Results: We compare mRNA extracted from breast cancer patients against mRNA from normal breast tissue. This is a simple two-group experiment.
|Sample type||Number of biological replicates|
|Breast cancer patient tissue||20|
|Normal breast tissue||10|
Step 2: Wet lab experiments
Purpose: Conduct laboratory experiments and generate raw microarray data for subsequent analysis. This step is performed by customers and microarray service providers.
Results: RNA is extracted from sample material and hybridized on microarrays.
Step 3: Preprocessing and normalization of microarray data
Purpose: Make numeric values from distinct samples comparable to each other.

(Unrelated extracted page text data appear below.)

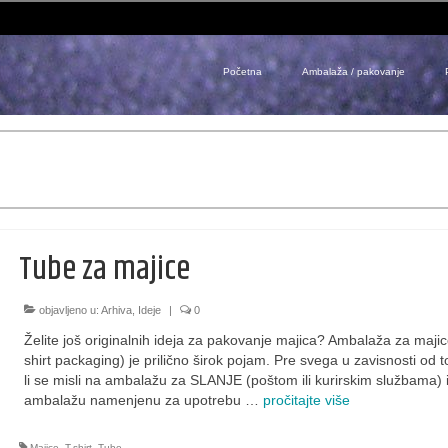
Početna
Ambalaža / pakovanje
Tube za majice
objavljeno u:
Arhiva
,
Ideje
|
0
Želite još originalnih ideja za pakovanje majica? Ambalaža za majic
shirt packaging) je prilično širok pojam. Pre svega u zavisnosti od 
li se misli na ambalažu za SLANJE (poštom ili kurirskim službama) i
ambalažu namenjenu za upotrebu …
pročitajte više
Majice
,
T-shirt
,
Tube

Ensure proper technical quality of raw data.
Results: All microarrays are considered as good quality technically. Normalized data are used in the rest of the analysis.
Step 4: Primary analysis: differentially expressed genes
Purpose: Determine which genes have different expression levels between breast cancer and normal tissue.

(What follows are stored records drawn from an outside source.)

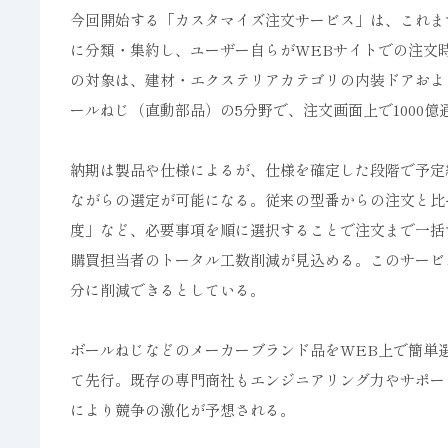
今回開始する「カスタマイズ注文サービス」は、これま
に分類・集約し、ユーザー自らがWEBサイトでの注文
の対象は、建材・エクステリアカテゴリの内装ドアおよ
ールねじ（直動部品）の5分野で、注文画面上で1000
納期は製品や仕様によるが、仕様を確定した段階で予定
ながらの選定が可能になる。従来の型番からの注文と比
度」など、必要事項を順に選択することで注文まで一括
購買担当者のトータル工数削減が見込める。このサービ
分に削減できるとしている。
ボールねじなどのメーカーブランド品をWEB上で簡単
て先行。既存の専門商社もエンジニアリング力やサポー
により競争の激化が予想される。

Results: Differential gene expression is determined by statistical techniques, yielding 680 result genes.
Among the top result genes are collagens and matrix metallopeptidases, which shape the extracellular matrix and are associated with tumor invasion. Other prominent genes include cyclins and cell division cycle genes that accelerate the growth of cells.
- Download: Differentially expressed genes (Excel)
Step 5: Functional annotation: Gene Ontology
Purpose: To aid in the interpretation of results from the primary analysis by integrating the list of genes into Gene Ontology (GO), a curated database of gene and protein functions.
Results: GO enrichment analysis shows that genes coding for extracellular matrix components are overrepresented in our results. Overrepresented biological processes include cell proliferation, inflammation and blood vessel development — all known hallmarks of cancer.
Step 6: Interpretation of results and iteration
Purpose: Make conclusions based on the data. If needed, plan additional bioinformatics steps to evaluate new hypotheses or clarify existing ones. Plan further wet lab experiments to validate or deepen conclusions.
Results: Microarray results are in line with existing knowledge on the biology of cancer. A key challenge in breast cancer oncology is predicting which tumors will metastasize: here, genes related to the extracellular matrix are potential leads.
Follow-up bioinformatics studies may include characterization of dysregulated signaling pathways such as the growth-associated MAP kinase pathway. Further wet lab experiments may include validation of selected genes on protein level.